Advantages To Members

  1. Use of participating dentists results in substantial savings in your out-of-pocket expenses.
  2. Use of participating dentists will reduce costs to your dental plan, lowering costs for both the Trust and employee alike. With the reduced costs, more dental care is available within the plan benefits.
  3. Participating dentists are evaluated for standards of care.

 

Must I Use A Participating Dentist?

You may use any licensed dentist when services are necessary. However, when you or your covered dependents receive services from a participating dentist, the charges are less and your out-of-pocket expenses are lower.

Emergencies

For emergencies requiring immediate care, use the most readily available qualified help.

Billing Procedures

Participating dentists have agreed to accept assignment of benefits. This means that their offices agree to bill the Trust and not require payment by the patient at the time of service.  Any billing for the patient’s portion is after the plan has paid and sent its Explanation of Benefits to the patient and to the dentist.

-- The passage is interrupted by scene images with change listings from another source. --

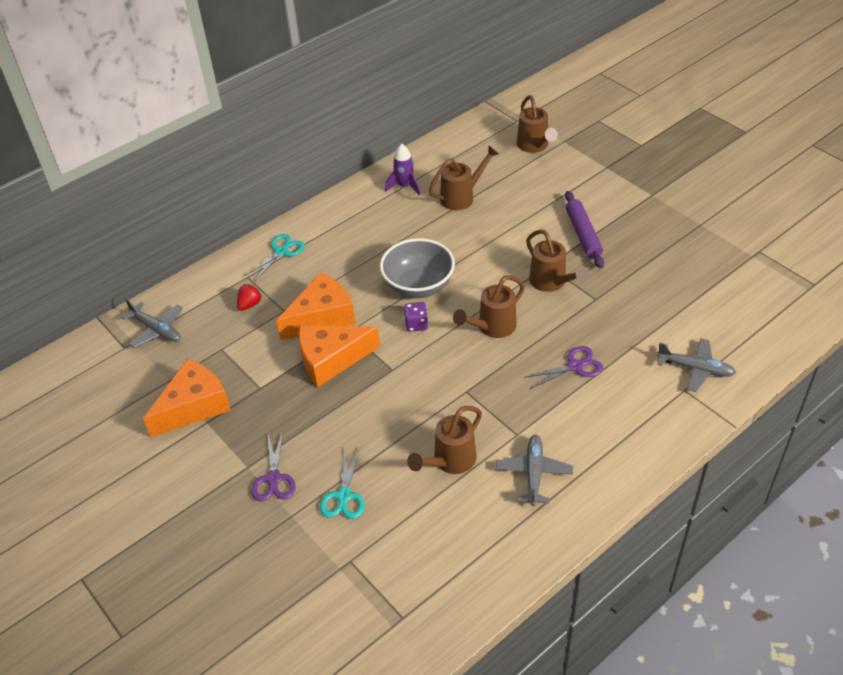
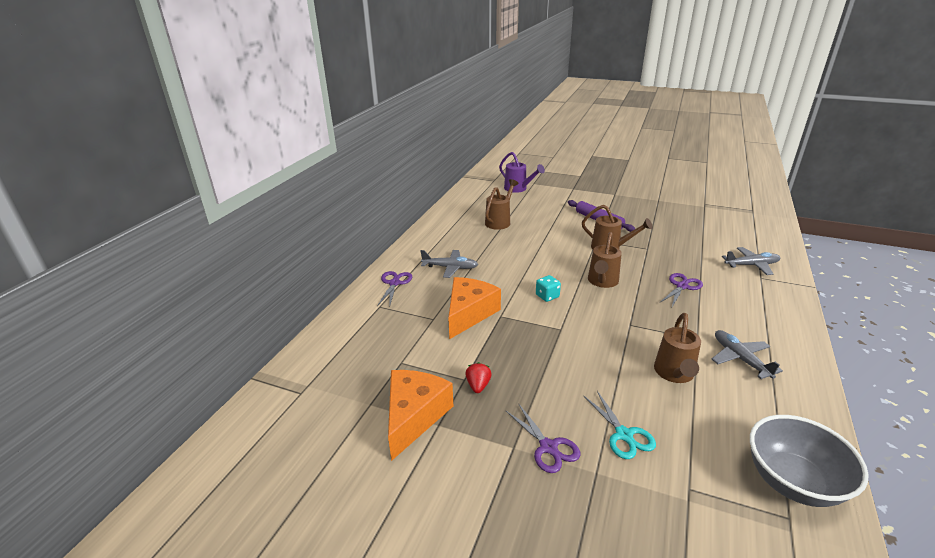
camera: 30 degrees left, 15 degrees down
(156, 329) = (324, 368): grey plane -> grey plane (450, 268)
(250, 304) = (399, 323): red strawberry -> red strawberry (478, 385)
(281, 252) = (394, 283): turquoise scissors -> purple scissors
(331, 359) = (505, 338): orange cheese -> none
(404, 186) = (453, 225): purple rocket -> none
(416, 324) = (547, 296): purple dice -> turquoise dice
(418, 286) = (523, 274): grey bowl -> grey bowl (792, 482)
(534, 146) = (518, 189): brown watering can -> purple watering can

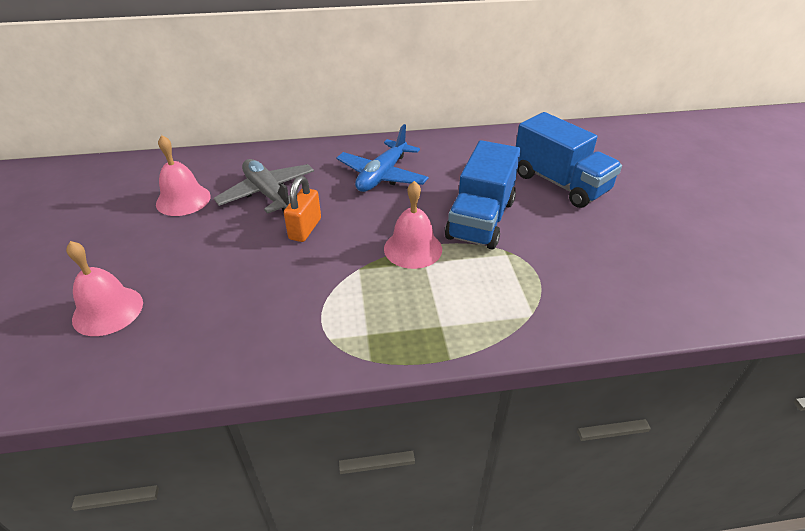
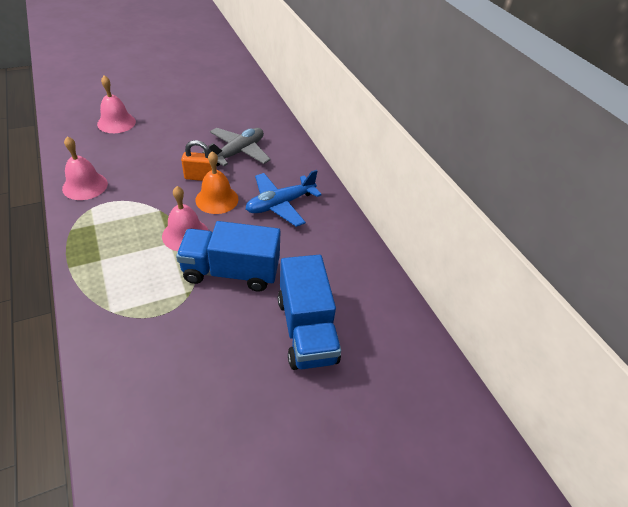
camera: 70 degrees right, 5 degrees up
(183, 200) = (223, 120): pink bell -> pink bell (85, 186)
(355, 219) = (217, 199): none -> orange bell
(382, 175) = (280, 204): blue plane -> blue plane turned 45 degrees counterclockwise
(560, 183) = (306, 329): blue truck -> blue truck turned 45 degrees counterclockwise

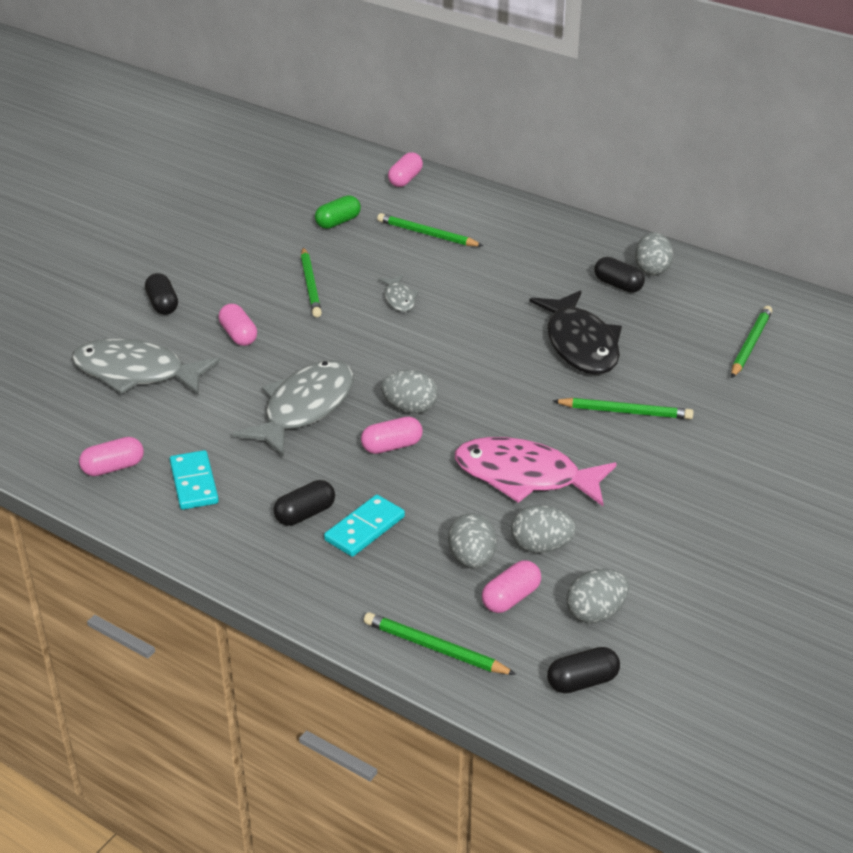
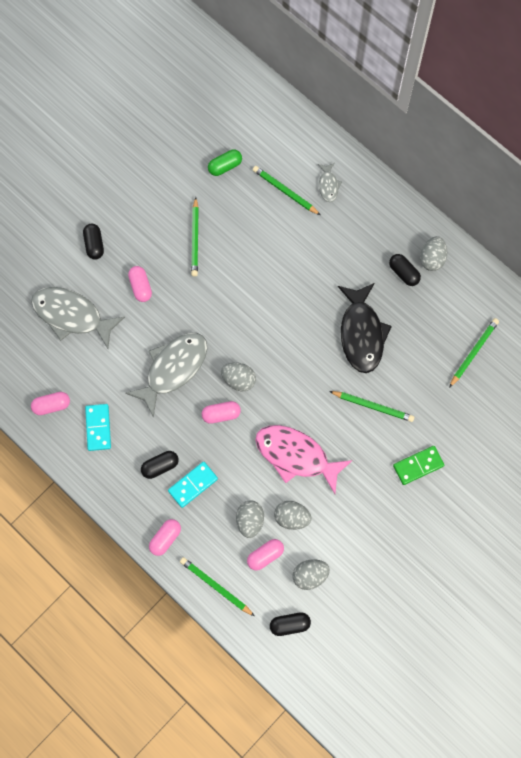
camera: 10 degrees right, 35 degrees up
(399, 299) = (252, 264): grey fish -> grey fish (328, 185)
(405, 179) = (282, 119): pink capsule -> pink capsule (165, 538)
(721, 464) = (418, 465): none -> green domino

If necessary, remind participating dentist billing offices of this procedure.

Important Reminders

This announcement explains the participating dentist program. It is not a detailed description of benefits. For such information, please refer to your Summary Plan Description benefits booklet.

Remember to tell your dentist that treatment plans with proposed charges over $100 should be pre-authorized by the Trust’s Administrative Office for determination of allowable costs.